## Required task
Return every line in the entries below that contains the string "检查输入信息".

## Excerpted records
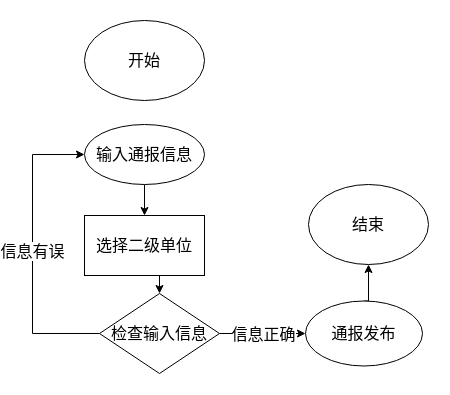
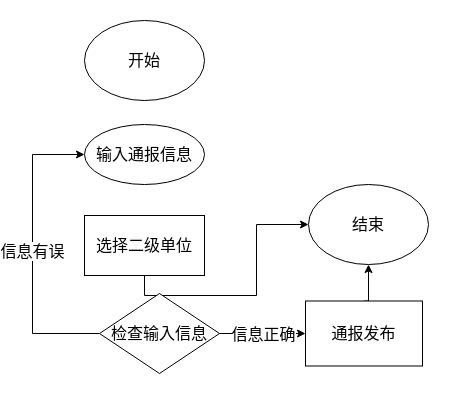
  <mxCell id="0" />
  <mxCell id="1" parent="0" />
  <mxCell id="2" value="&lt;font style=&quot;font-size: 16px;&quot;&gt;开始&lt;/font&gt;" style="ellipse;whiteSpace=wrap;html=1;" vertex="1" parent="1"><mxGeometry x="72" y="20" width="120" height="80" as="geometry" /></mxCell>
- <mxCell id="3" style="edgeStyle=orthogonalEdgeStyle;rounded=0;orthogonalLoop=1;jettySize=auto;html=1;exitX=0.5;exitY=1;exitDx=0;exitDy=0;entryX=0.5;entryY=0;entryDx=0;entryDy=0;" edge="1" parent="1" source="4" target="6"><mxGeometry relative="1" as="geometry"><mxPoint x="132" y="254" as="targetPoint" /></mxGeometry></mxCell>
  <mxCell id="4" value="&lt;font style=&quot;font-size: 16px;&quot;&gt;输入通报信息&lt;/font&gt;" style="ellipse;whiteSpace=wrap;html=1;" vertex="1" parent="1"><mxGeometry x="72" y="124" width="120" height="60" as="geometry" /></mxCell>
- <mxCell id="5" style="edgeStyle=orthogonalEdgeStyle;rounded=0;orthogonalLoop=1;jettySize=auto;html=1;exitX=0.5;exitY=1;exitDx=0;exitDy=0;entryX=0.5;entryY=0;entryDx=0;entryDy=0;" edge="1" parent="1" source="6" target="11"><mxGeometry relative="1" as="geometry" /></mxCell>
+ <mxCell id="5" style="edgeStyle=orthogonalEdgeStyle;rounded=0;orthogonalLoop=1;jettySize=auto;html=1;exitX=0.5;exitY=1;exitDx=0;exitDy=0;" edge="1" parent="1" source="6" target="14"><mxGeometry relative="1" as="geometry" /></mxCell>
  <mxCell id="6" value="&lt;font style=&quot;font-size: 16px;&quot;&gt;选择二级单位&lt;/font&gt;" style="rounded=0;whiteSpace=wrap;html=1;" vertex="1" parent="1"><mxGeometry x="72" y="215" width="120" height="60" as="geometry" /></mxCell>
  <mxCell id="7" style="edgeStyle=orthogonalEdgeStyle;rounded=0;orthogonalLoop=1;jettySize=auto;html=1;exitX=0;exitY=0.5;exitDx=0;exitDy=0;entryX=0;entryY=0.5;entryDx=0;entryDy=0;fontSize=16;" edge="1" parent="1" source="11" target="4"><mxGeometry relative="1" as="geometry"><mxPoint x="40" y="154" as="targetPoint" /><mxPoint x="40" y="333" as="sourcePoint" /><Array as="points"><mxPoint x="20" y="333" /><mxPoint x="20" y="154" /></Array></mxGeometry></mxCell>
  <mxCell id="8" value="&lt;font style=&quot;font-size: 16px;&quot;&gt;信息有误&lt;/font&gt;" style="edgeLabel;html=1;align=center;verticalAlign=middle;resizable=0;points=[];" vertex="1" connectable="0" parent="7"><mxGeometry x="0.006" y="1" relative="1" as="geometry"><mxPoint as="offset" /></mxGeometry></mxCell>
  <mxCell id="9" style="edgeStyle=orthogonalEdgeStyle;rounded=0;orthogonalLoop=1;jettySize=auto;html=1;exitX=1;exitY=0.5;exitDx=0;exitDy=0;" edge="1" parent="1" source="11" target="13"><mxGeometry relative="1" as="geometry" /></mxCell>
  <mxCell id="10" value="&lt;font style=&quot;font-size: 16px;&quot;&gt;信息正确&lt;/font&gt;" style="edgeLabel;html=1;align=center;verticalAlign=middle;resizable=0;points=[];" vertex="1" connectable="0" parent="9"><mxGeometry relative="1" as="geometry"><mxPoint as="offset" /></mxGeometry></mxCell>
  <mxCell id="11" value="&lt;font style=&quot;font-size: 16px;&quot;&gt;检查输入信息&lt;/font&gt;" style="rhombus;whiteSpace=wrap;html=1;" vertex="1" parent="1"><mxGeometry x="87" y="293" width="120" height="80" as="geometry" /></mxCell>
  <mxCell id="12" style="edgeStyle=orthogonalEdgeStyle;rounded=0;orthogonalLoop=1;jettySize=auto;html=1;exitX=0.5;exitY=0;exitDx=0;exitDy=0;entryX=0.5;entryY=1;entryDx=0;entryDy=0;" edge="1" parent="1" source="13" target="14"><mxGeometry relative="1" as="geometry" /></mxCell>
- <mxCell id="13" value="&lt;font style=&quot;font-size: 16px;&quot;&gt;通报发布&lt;/font&gt;" style="ellipse;whiteSpace=wrap;html=1;verticalAlign=middle;" vertex="1" parent="1"><mxGeometry x="293" y="300.5" width="117" height="65" as="geometry" /></mxCell>
+ <mxCell id="13" value="&lt;font style=&quot;font-size: 16px;&quot;&gt;通报发布&lt;/font&gt;" style="rounded=0;whiteSpace=wrap;html=1;verticalAlign=middle;" vertex="1" parent="1"><mxGeometry x="293" y="300.5" width="117" height="65" as="geometry" /></mxCell>
  <mxCell id="14" value="&lt;font style=&quot;font-size: 16px;&quot;&gt;结束&lt;/font&gt;" style="ellipse;whiteSpace=wrap;html=1;" vertex="1" parent="1"><mxGeometry x="296" y="184" width="120" height="80" as="geometry" /></mxCell>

## Solution for this problem
  <mxCell id="11" value="&lt;font style=&quot;font-size: 16px;&quot;&gt;检查输入信息&lt;/font&gt;" style="rhombus;whiteSpace=wrap;html=1;" vertex="1" parent="1"><mxGeometry x="87" y="293" width="120" height="80" as="geometry" /></mxCell>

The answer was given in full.